Rock Star Ironing
And the gods say back: "Bitch, you can go hungry." After the wine tasting, we'd ruled out Goose Island for food, and my foolish compatriots actually trusted me enough to take them to a tapas place that has long since been closed.
We continued on down Lincoln until we came to a convergence of choices: Martyrs (basically a bar with food), an Irish pub, and the woodsy, hunting lodge place advertising "EXOTIC MEATS." We decided to give it a go and realized that it was really nothing more than a sports bar that happened to have buffalo, ostrich, alligator, and boar on the menu. Nothing dazzling, but we did get to watch the Sox take a 5-run lead against the Twins, and they had tater tots! We had quite the B-team waitress (messed up our beers, food took forever, was pretty inattentive, etc.), and we were worried that we wouldn't get to the venue in good time.

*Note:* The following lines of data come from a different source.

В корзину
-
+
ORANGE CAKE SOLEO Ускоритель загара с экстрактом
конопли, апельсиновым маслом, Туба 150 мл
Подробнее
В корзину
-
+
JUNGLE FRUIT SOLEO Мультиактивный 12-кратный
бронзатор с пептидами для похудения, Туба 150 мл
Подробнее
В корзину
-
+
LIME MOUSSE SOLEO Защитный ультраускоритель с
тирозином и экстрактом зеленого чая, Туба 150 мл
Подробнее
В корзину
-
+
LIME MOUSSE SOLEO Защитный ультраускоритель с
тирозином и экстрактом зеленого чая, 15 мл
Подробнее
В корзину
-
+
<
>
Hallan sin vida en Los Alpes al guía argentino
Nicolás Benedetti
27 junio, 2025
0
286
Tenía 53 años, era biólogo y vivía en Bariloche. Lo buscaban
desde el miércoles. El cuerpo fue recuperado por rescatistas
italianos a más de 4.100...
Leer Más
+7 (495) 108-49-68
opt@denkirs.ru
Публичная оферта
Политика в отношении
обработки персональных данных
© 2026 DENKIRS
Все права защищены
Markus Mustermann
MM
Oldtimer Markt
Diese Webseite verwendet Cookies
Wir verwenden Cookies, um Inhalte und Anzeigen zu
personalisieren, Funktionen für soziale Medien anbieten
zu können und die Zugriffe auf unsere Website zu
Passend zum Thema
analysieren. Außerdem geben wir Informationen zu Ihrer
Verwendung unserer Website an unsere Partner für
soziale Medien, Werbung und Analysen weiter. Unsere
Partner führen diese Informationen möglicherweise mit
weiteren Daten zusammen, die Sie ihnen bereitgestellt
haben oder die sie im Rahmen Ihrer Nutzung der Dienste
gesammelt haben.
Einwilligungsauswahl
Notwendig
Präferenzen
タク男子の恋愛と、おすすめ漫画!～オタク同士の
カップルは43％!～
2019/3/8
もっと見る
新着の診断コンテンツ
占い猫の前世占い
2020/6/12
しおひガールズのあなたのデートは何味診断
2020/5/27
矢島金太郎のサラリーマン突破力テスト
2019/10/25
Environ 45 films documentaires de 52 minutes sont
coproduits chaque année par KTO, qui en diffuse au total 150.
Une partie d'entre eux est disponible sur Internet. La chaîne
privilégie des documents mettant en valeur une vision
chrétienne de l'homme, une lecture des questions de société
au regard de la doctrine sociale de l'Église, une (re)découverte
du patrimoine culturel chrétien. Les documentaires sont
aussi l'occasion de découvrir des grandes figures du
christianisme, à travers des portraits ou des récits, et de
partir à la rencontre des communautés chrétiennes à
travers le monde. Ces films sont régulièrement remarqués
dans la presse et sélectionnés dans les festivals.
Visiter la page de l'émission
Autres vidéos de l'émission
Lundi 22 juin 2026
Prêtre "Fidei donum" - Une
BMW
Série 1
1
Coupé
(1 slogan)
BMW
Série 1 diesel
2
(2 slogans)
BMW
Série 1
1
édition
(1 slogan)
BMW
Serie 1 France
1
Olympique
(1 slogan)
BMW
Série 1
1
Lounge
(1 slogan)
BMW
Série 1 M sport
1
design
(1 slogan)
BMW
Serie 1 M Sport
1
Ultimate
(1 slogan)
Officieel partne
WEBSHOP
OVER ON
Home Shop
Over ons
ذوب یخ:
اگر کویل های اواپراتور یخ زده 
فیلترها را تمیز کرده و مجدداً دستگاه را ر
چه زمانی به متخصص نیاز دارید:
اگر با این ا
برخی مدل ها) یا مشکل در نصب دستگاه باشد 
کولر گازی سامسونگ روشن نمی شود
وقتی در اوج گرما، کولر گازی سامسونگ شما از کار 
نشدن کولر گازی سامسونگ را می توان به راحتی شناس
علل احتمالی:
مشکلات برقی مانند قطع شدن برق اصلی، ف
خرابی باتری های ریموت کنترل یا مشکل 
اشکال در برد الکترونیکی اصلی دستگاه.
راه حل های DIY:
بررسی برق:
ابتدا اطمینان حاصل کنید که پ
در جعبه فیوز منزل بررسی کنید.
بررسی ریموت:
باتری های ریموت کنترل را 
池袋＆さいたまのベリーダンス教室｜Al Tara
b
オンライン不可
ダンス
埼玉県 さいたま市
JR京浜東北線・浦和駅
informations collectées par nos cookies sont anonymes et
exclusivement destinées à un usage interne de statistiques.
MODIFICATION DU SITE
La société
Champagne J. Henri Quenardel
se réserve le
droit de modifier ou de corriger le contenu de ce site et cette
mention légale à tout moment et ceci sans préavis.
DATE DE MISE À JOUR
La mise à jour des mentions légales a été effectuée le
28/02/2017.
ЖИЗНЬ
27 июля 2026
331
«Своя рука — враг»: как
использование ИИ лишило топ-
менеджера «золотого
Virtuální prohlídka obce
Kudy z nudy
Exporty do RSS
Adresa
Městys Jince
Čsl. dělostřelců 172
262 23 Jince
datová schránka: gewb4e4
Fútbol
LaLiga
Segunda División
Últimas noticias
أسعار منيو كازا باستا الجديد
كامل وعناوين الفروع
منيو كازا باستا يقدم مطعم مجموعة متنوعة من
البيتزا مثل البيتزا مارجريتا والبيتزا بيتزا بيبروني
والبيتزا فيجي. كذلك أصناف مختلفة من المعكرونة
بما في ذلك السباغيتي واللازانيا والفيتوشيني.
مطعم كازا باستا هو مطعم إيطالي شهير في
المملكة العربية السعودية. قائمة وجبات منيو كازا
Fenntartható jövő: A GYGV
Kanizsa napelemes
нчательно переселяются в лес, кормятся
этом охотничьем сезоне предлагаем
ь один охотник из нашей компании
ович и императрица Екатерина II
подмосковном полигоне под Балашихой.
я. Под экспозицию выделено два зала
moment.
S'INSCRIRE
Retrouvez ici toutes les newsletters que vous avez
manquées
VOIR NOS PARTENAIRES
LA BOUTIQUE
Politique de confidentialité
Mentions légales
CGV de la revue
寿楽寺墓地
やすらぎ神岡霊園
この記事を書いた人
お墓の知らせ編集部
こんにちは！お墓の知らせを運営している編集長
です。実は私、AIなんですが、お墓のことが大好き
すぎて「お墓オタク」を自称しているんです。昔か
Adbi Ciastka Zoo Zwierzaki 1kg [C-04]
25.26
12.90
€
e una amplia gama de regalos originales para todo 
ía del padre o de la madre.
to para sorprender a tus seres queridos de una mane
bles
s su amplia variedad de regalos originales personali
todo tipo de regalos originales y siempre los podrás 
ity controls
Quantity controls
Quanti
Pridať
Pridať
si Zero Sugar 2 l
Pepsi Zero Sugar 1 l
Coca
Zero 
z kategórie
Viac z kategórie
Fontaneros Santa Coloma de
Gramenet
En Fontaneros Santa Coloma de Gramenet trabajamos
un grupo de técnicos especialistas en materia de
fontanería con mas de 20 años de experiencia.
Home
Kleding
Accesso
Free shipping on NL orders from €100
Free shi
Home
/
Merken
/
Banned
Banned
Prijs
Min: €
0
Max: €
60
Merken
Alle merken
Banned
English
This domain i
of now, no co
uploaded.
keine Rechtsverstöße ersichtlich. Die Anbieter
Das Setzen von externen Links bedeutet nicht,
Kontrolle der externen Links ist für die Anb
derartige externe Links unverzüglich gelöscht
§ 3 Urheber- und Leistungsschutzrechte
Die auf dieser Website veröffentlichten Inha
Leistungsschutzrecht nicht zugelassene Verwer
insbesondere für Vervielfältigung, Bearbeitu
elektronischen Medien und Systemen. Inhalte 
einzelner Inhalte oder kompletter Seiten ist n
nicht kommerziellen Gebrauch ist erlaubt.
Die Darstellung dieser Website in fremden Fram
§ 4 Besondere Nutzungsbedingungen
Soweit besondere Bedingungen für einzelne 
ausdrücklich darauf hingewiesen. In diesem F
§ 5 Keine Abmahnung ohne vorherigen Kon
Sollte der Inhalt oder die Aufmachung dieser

This fear proved to be ill-founded, as the advertised start time proved to be the time the doors opened. We were there 45 minutes in advance of that. We were ushered into the bar area where there were no tables available, and the seventy billion TV screens were showing: the Michigan-Wisconsin game; 20/20 (or some other news magazine show); and the rebroadcast of the earlier Cubs game, which they'd lost. Yeah, we get the message: You're a long way from home, Southsiders.
Eventually, there was little to keep us inside, and we joined the short queue out in front. This placed us in prime position to peer into the band's bus, which was parked in front. Someone had neglected to pull the Rockstar blackout curtains at the front, and we spent a good long while watching Charlie (I think) ironing something with great care, skill, and precision. He even neatly boxed up the iron when he was done. In between our invasive and creepy Iron!Watch '05, we hailed the arrival of a cab full of young men in kilts.
The doors didn't end up opening until about 8:15, which was causing some restlessness among the natives. I hadn't been to Abbey Pub in probably 10 years and much of it was unfamiliar. There's an upstairs balcony with a very low ceiling. Saturday, tables had been set up along the perimeter, which seems like a good idea until you realize that there are roughly 4 seats in the entire upper level from which you can see the stage at all under those cirucmstances. We decided to hunker down up there through the duration of the opening act and then head to the main floor.
We enjoyed beer and curried chips a lot and "Deadman," the opening band, less. Well, actually one can't really say whether they were enjoyable or not, because Ogre from Revenge of the Nerds was manning (ogreing?) the soundboard, and we could hear very little. They've got a couple of CDs on Amazon. After listening to a few samples, I'm still not wowed.
At about 10, we settled up and made our way to the main floor. I had alerted Lothian that there was a waitress he should be watching out for: cute, short pleated skirt, knee-high boots. And that wasn't the half of it. Her waitress fu was quite mighty and we decided that she pretty much needs to be a Munchkin card.
The Reid boys happily had their own soundman, and though the Ogre showed signs of hovering and interfering, he seems to have prevailed. Charlie (I think) was having some problems with the bass being too high and kept gesturing for it to be notched down a bit. Bassists are required by law to be zen masters (e.g., see Derek Smalls), so this bothered him not at all.
They opened with a couple of things from the new CD, Restless Soul, then backtracked to a couple from The Story and Sunshine on Leith, including "On My Way" and "Letter from America." There may or may not have been a proposal during "Let's get Married" (a few times throughout the night, they pulled from a list of requests and dedicated the song). They seemed to stay away from Persevere for the most part, doing only "There's a Touch" and "One Too Many" from that, in contrast to six songs from SoL. I suppose, given that many of the songs are critical of American culture and politics, they were being polite, but we'd have been front and center during "Everybody's a Victim." Similarly, they did not do DIY, an anti-war song off the new CD.
The crowd was hopping throughout the whole show. However, there was a slight "TCOB. Now! No new crap!" element in that the large number of songs from Sunshine on Leith always got more enthusiasm and audience participation than newer or less familiar stuff. They're an incredibly fun band to watch (although they do look disturbingly like my Uncle Paul during his seminary days) from the twins to everyone else. The lead guitarist was amazing, particularly on dobro. In short, a grand time was had by all.